__PASSAGE SHOWN__.

□ □ □

Again, Johnson symbolises a lot of this story. The clearest proof to date that the post-Thatcher order could no longer hold was the huge vote for exiting the EU in places that had been the victims of it. Once he had surfed the resulting political wave and become prime minister, he offered people in Brexit’s heartlands a winning bargain: that in return for their support, they would benefit from “levelling up” . Clearly, he had no intention of keeping that promise: apart from anything else, his party’s enduring attachment to Thatcherism runs too deep. But even if his successor tries to somehow make levelling up meaningful, they will bump up against one of modern Britain’s defining paradoxes: the fact that Brexit’s dire economic consequences make the chances of helping many places that voted for it almost nonexistent.

□ □ □

__JOB A__. Retype the stretch of the Johnson and levelling-up passage from "Again, Johnson symbolises" through "it almost nonexistent.".
__JOB B__. For each statement, (i), (ii) and (iii), say yes or no as to whether it agrees with the Johnson and levelling-up passage, and quote the deciding words. (i) Many people voted to leave the EU in places that had been victims of the post-Thatcher order. (ii) Johnson meant to keep his promise of levelling up. (iii) Brexit's economic consequences improve the chances of helping places that voted for it.

□ □ □

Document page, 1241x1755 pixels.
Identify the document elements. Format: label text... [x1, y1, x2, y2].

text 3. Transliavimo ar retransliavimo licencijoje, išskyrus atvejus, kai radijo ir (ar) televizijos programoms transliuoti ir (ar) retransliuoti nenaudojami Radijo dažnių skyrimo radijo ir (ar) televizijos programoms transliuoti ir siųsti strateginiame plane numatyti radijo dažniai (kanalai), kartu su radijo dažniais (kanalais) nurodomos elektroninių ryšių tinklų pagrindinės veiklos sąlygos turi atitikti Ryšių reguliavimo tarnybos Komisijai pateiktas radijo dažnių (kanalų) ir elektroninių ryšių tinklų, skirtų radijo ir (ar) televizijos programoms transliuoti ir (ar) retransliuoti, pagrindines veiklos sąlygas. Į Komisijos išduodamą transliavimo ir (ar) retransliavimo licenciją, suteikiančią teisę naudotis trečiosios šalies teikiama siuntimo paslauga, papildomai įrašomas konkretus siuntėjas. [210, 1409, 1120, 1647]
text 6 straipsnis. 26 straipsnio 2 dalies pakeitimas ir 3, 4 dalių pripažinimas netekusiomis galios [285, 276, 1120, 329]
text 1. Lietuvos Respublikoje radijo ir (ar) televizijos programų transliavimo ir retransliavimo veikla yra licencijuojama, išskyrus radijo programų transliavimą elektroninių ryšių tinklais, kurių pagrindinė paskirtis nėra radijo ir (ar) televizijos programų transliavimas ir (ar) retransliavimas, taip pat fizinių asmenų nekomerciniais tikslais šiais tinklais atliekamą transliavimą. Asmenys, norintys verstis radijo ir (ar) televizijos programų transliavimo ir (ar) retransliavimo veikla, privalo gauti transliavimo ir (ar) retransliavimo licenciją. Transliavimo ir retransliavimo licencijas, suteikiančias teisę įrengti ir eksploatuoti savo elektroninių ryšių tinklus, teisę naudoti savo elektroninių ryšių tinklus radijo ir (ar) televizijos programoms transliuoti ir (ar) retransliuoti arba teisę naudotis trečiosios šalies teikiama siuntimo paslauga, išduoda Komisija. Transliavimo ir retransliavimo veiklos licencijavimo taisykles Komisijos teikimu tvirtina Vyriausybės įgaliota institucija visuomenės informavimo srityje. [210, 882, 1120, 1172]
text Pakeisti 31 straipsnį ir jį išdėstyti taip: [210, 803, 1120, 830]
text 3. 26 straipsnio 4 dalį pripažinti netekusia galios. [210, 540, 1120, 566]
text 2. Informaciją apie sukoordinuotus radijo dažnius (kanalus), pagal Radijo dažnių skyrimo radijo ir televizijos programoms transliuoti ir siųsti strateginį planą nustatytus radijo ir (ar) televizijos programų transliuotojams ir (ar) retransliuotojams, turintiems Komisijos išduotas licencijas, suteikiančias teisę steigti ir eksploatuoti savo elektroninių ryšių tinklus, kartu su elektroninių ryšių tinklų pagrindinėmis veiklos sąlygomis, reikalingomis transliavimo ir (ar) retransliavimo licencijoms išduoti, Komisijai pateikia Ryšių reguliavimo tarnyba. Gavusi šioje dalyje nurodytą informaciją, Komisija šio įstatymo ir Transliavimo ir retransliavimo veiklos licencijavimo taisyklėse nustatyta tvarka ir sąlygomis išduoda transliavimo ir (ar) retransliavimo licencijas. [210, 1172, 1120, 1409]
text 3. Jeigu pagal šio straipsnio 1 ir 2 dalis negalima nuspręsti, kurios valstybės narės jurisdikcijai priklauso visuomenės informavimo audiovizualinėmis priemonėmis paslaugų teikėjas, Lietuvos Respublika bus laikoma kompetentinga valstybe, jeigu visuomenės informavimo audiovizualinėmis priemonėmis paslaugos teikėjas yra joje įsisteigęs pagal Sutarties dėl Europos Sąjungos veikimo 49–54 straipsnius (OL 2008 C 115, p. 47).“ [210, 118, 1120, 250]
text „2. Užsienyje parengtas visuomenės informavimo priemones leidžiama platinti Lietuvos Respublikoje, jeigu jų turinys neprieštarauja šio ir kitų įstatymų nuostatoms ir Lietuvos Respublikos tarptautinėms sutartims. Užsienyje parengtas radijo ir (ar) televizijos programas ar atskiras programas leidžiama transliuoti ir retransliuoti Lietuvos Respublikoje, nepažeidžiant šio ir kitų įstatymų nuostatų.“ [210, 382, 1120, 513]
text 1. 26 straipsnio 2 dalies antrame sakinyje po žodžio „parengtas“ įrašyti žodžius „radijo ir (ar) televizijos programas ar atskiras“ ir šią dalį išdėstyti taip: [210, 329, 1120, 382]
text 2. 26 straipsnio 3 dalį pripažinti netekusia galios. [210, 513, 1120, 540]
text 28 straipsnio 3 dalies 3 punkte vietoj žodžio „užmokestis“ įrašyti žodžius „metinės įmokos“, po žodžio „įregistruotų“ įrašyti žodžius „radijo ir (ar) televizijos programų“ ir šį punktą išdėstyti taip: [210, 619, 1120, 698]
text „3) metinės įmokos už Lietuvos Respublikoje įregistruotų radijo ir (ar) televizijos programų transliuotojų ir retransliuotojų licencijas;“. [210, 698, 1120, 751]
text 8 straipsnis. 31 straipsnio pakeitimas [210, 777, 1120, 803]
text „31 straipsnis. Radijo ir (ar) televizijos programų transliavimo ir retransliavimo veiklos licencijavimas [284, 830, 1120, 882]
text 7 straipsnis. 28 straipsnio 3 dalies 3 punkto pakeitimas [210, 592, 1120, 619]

□ □ □

__EXERCISE SOLUTION A__.
Again, Johnson symbolises a lot of this story. The clearest proof to date that the post-Thatcher order could no longer hold was the huge vote for exiting the EU in places that had been the victims of it. Once he had surfed the resulting political wave and become prime minister, he offered people in Brexit’s heartlands a winning bargain: that in return for their support, they would benefit from “levelling up” . Clearly, he had no intention of keeping that promise: apart from anything else, his party’s enduring attachment to Thatcherism runs too deep. But even if his successor tries to somehow make levelling up meaningful, they will bump up against one of modern Britain’s defining paradoxes: the fact that Brexit’s dire economic consequences make the chances of helping many places that voted for it almost nonexistent.

__EXERCISE SOLUTION B__.
(i) Yes: "the huge vote for exiting the EU in places that had been the victims of it"
(ii) No: "Clearly, he had no intention of keeping that promise"
(iii) No: "Brexit’s dire economic consequences make the chances of helping many places that voted for it almost nonexistent"